The runbook is for the moment before a team asks another model to “try again.” It slows the work enough to identify the route, then speeds it up by making each handoff explicit.

Intake the request
Name the audience, risk, required freshness, source burden, and expected answer form before a model is selected.
Assign the route
Choose whether the work needs retrieval, reasoning, transformation, speed, creative alternatives, or human review before synthesis.
Compare the output
Look for disagreement, missing caveats, invented structure, stale facts, and places where the answer hides uncertainty.
Publish the handoff
Leave a concise trail: what was asked, what was checked, what changed, and what a future editor should revisit.
What the runbook prevents
Multi-model teams often lose time in invisible loops. A first model drafts too broadly, a second model rewrites too smoothly, a search step introduces a newer source, and a final answer sounds settled even though nobody recorded which claim was verified. The runbook makes those transitions visible. It is less about bureaucracy and more about preserving the reason a decision felt trustworthy at the time.
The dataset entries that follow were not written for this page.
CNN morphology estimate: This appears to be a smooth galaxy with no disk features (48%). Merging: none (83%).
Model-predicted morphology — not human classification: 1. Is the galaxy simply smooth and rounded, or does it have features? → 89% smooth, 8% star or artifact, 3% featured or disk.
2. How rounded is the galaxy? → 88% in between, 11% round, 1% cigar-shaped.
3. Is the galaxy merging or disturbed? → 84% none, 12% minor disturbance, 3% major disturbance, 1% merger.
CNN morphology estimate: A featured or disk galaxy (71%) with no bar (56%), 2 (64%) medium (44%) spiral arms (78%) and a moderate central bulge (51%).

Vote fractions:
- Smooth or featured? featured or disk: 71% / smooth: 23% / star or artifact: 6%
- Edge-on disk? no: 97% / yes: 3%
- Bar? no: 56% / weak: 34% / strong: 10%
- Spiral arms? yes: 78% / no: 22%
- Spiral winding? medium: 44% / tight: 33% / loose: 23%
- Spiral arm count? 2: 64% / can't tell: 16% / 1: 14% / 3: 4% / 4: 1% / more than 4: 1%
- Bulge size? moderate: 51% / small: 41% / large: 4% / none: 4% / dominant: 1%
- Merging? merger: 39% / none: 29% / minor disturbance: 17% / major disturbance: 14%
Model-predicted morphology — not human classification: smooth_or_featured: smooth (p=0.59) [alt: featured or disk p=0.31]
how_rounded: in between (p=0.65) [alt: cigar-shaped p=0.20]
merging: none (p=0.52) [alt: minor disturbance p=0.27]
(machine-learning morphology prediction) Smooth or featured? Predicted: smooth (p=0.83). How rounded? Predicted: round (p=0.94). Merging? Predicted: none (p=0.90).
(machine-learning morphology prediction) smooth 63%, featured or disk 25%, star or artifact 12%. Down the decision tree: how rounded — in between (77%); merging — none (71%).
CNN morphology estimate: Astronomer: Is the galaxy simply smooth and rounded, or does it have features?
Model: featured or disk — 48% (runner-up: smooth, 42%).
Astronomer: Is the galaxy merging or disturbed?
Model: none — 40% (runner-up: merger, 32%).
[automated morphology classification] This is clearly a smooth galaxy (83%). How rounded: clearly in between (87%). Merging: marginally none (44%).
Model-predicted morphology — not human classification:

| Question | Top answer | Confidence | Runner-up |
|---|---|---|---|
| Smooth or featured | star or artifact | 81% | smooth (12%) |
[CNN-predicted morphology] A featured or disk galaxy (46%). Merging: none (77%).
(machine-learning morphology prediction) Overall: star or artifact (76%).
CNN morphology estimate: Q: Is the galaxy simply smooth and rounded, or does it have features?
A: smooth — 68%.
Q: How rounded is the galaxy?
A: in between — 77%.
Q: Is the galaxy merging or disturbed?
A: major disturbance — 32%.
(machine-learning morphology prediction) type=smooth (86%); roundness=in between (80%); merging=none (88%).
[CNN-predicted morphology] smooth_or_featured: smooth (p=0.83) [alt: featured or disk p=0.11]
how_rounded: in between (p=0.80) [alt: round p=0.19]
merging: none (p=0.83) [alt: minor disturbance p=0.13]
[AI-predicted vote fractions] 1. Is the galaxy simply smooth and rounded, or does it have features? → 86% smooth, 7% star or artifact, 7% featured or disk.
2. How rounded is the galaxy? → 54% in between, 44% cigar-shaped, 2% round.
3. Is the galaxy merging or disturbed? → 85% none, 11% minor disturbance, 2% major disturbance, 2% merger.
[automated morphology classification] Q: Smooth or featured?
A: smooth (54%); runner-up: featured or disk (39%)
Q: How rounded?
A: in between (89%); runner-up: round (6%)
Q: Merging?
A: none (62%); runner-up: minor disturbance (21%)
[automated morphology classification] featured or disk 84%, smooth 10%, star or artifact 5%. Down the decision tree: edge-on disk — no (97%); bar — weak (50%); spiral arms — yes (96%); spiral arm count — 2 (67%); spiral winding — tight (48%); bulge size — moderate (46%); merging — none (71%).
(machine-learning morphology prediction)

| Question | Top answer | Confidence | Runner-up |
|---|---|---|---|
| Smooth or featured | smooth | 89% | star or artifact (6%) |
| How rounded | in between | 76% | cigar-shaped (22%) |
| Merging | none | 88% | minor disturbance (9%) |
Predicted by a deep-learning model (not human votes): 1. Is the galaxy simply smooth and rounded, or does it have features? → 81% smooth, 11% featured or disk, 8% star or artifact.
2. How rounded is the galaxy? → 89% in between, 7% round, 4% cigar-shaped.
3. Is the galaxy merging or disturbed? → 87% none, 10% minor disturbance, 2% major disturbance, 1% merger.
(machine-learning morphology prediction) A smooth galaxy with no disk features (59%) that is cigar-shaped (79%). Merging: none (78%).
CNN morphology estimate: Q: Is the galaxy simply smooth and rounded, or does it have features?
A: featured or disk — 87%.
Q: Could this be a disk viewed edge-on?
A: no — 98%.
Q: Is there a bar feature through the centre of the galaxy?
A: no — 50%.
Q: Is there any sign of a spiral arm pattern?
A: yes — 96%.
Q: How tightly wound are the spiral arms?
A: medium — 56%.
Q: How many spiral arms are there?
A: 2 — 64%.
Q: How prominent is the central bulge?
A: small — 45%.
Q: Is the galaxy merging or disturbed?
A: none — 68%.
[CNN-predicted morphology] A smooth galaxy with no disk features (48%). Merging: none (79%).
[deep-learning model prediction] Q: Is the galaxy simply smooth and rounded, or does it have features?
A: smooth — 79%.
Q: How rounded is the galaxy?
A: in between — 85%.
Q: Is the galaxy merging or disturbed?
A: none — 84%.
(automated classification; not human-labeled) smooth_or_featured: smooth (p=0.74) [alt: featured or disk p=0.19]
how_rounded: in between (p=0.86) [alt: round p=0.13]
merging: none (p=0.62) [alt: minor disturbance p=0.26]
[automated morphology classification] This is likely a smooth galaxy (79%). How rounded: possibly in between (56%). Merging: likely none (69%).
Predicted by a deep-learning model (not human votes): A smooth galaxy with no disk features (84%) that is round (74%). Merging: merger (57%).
A good runbook entry is compact but not thin. It includes the question shape, the reason a route was chosen, the checks performed, and the conditions that would change the answer. When the same type of work repeats, the route becomes easier to reuse. When the facts change, the record shows where to update. When an answer is challenged, the team can retrace the path instead of reconstructing the entire session from memory.
The runbook also clarifies escalation. Some tasks should move from a fast model to a reasoning model. Some should move from a model to a source database. Some should stop and wait for a person with domain authority. The point is not to make every answer slower. The point is to spend attention where failure is expensive and keep low-risk work moving.